BEGIN Data for this exercise
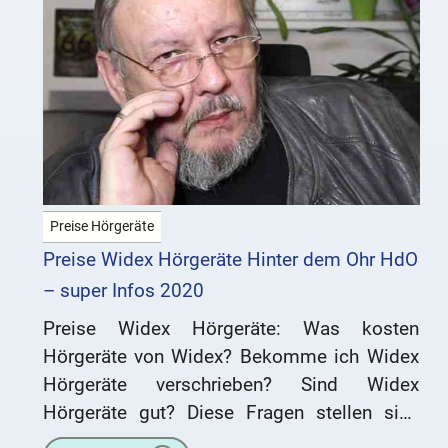
Preise Hörgeräte
Preise Widex Hörgeräte Hinter dem Ohr HdO
– super Infos 2020
Preise Widex Hörgeräte: Was kosten
Hörgeräte von Widex? Bekomme ich Widex
Hörgeräte verschrieben? Sind Widex
Hörgeräte gut? Diese Fragen stellen sich
viele Schwerhörige, die gerade auf der Suche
END Data for this exercise
The lines to quote run from the one containing "super Infos 2020" through the final line of the material above; please give them exactly, both ends included, and nothing else.

## [Finished exercise]
– super Infos 2020
Preise Widex Hörgeräte: Was kosten
Hörgeräte von Widex? Bekomme ich Widex
Hörgeräte verschrieben? Sind Widex
Hörgeräte gut? Diese Fragen stellen sich
viele Schwerhörige, die gerade auf der Suche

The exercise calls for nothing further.